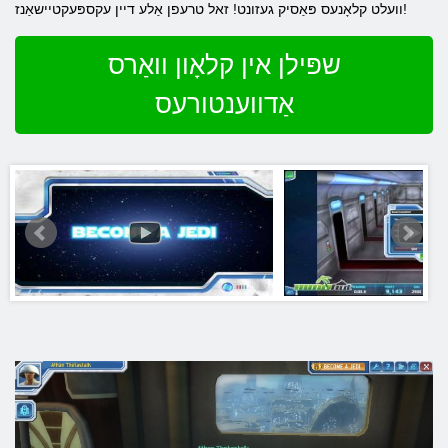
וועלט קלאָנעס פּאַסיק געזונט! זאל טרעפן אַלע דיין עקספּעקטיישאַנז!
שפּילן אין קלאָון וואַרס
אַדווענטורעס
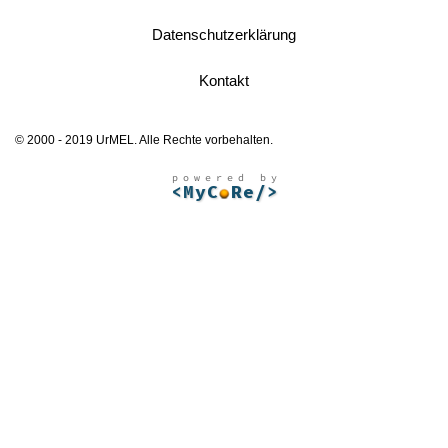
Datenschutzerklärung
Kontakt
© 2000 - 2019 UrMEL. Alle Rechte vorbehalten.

==*==

» Your task: Pictures stay out of the answer; the rest of the listing above is returned exactly.

» Result of the task:
וועלט קלאָנעס פּאַסיק געזונט! זאל טרעפן אַלע דיין עקספּעקטיישאַנז!
שפּילן אין קלאָון וואַרס
אַדווענטורעס
Datenschutzerklärung
Kontakt
© 2000 - 2019 UrMEL. Alle Rechte vorbehalten.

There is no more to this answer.